Do these vintage images of school life from as long as 100 years ago jog any memories?

Many of the schools and teams featured no longer exist such as St Mary-at-the-Walls Infants School, the Bluecoat School and Barrack Street School.

The Bluecoat School was immortalised by well-known Colchester artist Frank Daniell who painted two famed paintings featuring pupils from the school, Blue Coat Schoolboy and Blue Coat Schoolgirl in the early 1900s.

It had opened in 1710 as a Church charity school for the whole town to prepare around 100 boys and girls for apprenticeship or service.

Historians explains it was supported by subscriptions, benefactions, and, at first, voluntary payments from some children’s families.

Subscribers and benefactors had the right to nominate children as pupils.

In some instances would partly pay for their school clothes which included their blue coats and stocking, introduced in 1715 and contributing to their distinctive name.

Boys were also taught reading, writing, and arithmetic and girls to read, sew, and knit. From 1720 the trustees apprenticed two boys each year to local tradesmen and increased the number as more money was subscribed. In 1764 the school taught and clothed 50 boys and 19 girls.

In 1812 it was united with 12 un-denominational Sunday schools to form a central National school for all 16 Colchester parishes.

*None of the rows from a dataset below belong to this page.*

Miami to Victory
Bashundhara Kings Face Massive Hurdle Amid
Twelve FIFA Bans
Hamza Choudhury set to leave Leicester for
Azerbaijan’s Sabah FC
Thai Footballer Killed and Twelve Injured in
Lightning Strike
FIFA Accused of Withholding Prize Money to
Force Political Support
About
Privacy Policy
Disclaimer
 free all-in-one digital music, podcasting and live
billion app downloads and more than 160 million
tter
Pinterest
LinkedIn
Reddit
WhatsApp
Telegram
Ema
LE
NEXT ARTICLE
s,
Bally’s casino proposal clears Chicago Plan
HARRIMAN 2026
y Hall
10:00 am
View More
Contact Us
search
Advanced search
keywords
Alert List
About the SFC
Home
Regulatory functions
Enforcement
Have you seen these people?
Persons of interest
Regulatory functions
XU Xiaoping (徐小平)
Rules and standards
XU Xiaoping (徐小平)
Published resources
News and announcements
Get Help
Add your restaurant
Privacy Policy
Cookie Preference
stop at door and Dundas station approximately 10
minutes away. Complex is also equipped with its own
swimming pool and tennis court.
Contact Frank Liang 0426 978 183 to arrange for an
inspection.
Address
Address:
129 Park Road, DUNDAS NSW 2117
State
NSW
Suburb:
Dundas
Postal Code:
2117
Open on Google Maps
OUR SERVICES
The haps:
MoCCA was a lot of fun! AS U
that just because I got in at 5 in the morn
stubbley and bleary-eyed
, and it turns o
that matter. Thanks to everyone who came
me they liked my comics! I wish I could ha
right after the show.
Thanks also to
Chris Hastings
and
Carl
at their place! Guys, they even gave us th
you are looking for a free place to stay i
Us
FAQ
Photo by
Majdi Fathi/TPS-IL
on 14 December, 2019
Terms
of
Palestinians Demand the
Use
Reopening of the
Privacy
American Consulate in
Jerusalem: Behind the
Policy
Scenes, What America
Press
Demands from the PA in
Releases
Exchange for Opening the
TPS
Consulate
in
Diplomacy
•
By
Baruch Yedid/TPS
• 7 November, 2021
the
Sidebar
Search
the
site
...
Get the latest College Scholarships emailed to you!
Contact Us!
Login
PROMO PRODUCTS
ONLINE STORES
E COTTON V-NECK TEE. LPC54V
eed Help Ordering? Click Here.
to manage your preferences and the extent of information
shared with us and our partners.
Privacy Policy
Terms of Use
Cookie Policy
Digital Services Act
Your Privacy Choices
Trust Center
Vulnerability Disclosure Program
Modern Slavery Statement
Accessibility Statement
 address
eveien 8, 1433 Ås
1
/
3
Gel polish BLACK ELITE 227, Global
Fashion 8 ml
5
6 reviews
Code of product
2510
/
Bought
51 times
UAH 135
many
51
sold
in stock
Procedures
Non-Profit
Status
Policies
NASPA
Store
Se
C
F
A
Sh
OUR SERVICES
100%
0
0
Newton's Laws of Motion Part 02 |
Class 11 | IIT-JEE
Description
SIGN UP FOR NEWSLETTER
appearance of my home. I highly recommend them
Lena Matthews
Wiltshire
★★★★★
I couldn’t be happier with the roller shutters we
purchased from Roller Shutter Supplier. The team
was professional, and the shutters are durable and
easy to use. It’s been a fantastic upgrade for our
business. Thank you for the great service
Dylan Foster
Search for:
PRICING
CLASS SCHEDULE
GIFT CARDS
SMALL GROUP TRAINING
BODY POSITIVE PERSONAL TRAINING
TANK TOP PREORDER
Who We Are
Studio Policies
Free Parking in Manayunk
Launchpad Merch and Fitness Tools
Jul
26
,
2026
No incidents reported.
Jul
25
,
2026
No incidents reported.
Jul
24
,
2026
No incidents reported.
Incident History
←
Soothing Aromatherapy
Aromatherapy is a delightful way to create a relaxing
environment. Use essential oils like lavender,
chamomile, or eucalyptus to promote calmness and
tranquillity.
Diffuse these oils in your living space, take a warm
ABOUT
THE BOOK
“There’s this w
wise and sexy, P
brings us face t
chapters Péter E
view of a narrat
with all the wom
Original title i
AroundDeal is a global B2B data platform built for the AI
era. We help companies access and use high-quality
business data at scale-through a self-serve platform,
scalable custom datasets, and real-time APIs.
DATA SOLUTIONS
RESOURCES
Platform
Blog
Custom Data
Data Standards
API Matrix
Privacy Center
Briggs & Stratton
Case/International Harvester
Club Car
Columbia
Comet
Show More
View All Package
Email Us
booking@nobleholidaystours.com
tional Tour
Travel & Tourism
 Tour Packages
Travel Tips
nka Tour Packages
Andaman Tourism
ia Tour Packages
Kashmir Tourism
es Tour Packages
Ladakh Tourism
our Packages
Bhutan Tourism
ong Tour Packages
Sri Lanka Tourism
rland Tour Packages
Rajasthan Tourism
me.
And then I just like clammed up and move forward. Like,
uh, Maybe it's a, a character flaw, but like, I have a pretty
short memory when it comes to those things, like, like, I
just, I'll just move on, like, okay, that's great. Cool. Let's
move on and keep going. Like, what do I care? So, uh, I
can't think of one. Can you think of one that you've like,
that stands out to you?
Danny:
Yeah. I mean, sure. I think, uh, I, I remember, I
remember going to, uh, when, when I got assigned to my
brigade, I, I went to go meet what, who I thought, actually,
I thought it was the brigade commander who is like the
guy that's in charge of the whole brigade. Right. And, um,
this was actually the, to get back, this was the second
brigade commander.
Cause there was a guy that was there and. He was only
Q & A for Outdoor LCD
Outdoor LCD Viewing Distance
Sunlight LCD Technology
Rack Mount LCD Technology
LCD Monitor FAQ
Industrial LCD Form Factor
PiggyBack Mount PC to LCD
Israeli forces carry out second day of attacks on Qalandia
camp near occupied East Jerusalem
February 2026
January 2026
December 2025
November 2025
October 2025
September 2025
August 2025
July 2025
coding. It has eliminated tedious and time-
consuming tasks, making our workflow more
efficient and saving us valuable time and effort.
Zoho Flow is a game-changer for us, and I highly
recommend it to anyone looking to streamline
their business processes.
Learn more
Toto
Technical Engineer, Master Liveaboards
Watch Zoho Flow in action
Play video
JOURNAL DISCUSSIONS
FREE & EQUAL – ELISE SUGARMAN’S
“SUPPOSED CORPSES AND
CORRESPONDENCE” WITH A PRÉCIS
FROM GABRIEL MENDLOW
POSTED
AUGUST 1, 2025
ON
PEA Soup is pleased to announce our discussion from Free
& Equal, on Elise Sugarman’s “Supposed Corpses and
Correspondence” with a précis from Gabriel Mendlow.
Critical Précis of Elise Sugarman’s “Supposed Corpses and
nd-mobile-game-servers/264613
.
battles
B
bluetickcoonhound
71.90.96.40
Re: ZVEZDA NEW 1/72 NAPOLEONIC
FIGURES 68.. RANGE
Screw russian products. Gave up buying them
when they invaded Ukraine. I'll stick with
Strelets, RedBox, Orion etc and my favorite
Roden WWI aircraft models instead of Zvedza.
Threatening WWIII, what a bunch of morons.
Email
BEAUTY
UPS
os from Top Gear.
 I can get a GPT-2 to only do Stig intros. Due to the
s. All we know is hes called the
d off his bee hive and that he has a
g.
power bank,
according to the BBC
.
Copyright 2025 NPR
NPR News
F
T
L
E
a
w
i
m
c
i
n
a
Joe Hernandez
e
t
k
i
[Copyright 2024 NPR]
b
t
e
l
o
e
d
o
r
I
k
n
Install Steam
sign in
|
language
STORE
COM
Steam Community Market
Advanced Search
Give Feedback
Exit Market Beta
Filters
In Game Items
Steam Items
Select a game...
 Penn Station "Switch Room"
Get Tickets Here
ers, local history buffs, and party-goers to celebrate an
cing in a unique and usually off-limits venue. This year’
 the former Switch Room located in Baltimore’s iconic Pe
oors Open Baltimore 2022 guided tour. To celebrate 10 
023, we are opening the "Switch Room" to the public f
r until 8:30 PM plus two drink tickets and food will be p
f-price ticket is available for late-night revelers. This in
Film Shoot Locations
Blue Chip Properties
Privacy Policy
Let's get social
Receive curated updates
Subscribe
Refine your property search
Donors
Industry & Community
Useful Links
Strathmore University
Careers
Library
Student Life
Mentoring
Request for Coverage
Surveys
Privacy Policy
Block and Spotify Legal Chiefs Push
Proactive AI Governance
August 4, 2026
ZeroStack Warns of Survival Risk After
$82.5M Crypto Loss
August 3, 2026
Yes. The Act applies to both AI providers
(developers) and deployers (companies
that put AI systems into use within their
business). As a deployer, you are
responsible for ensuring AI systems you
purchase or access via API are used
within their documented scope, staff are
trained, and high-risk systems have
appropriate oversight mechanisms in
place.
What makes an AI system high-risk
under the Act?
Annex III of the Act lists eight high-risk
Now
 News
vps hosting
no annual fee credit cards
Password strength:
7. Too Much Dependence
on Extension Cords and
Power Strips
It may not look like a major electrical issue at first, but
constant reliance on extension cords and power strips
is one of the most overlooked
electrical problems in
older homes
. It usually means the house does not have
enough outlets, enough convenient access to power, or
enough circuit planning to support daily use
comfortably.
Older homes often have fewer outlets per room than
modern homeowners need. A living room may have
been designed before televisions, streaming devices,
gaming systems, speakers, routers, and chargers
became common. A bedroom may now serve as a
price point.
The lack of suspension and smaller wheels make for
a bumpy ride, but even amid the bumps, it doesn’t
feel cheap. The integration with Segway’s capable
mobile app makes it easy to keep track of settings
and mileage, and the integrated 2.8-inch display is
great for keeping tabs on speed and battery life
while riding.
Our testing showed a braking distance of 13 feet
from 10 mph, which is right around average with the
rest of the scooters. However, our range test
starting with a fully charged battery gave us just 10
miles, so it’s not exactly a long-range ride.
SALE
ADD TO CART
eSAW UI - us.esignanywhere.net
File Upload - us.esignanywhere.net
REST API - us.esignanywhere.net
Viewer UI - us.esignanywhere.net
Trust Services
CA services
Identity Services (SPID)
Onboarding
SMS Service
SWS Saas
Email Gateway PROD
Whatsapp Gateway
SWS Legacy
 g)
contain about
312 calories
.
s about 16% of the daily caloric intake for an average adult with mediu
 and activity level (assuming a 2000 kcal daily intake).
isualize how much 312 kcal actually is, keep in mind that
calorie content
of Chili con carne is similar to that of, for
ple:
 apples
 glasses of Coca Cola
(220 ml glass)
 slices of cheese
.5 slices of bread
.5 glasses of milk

Also featured in these pictures are vintage images of Canterbury Road School, now more familiar to residents as St George’s New Town Junior School, and the privately run Endsleigh School on Spencer field in Lexden, next to the church.

It was created within Lexden Park House in 1955 until it closed in the 1990s and is now a private home.

And having opened in the late 1870s, St Mary’s-at-the-walls also eventually closed its doors in 1930 after numbers declined and it lost the backing of the Education department.

Our main image here shows youngsters pictured against the historic Roman walls from which it took its name and Barrack Street school, which is also no longer open.

School and education has long been a staple of life in Colchester though, with historians pinpointing the earliest in the town dating back to the 12th Century.

Schoolmasters were introduced in around 1357 in association with a school which adjoined St Mary’s Churchyard, east of the postern gate.

By the 16th Century there was provision for all children to be taught in Colchester up to the age of ten.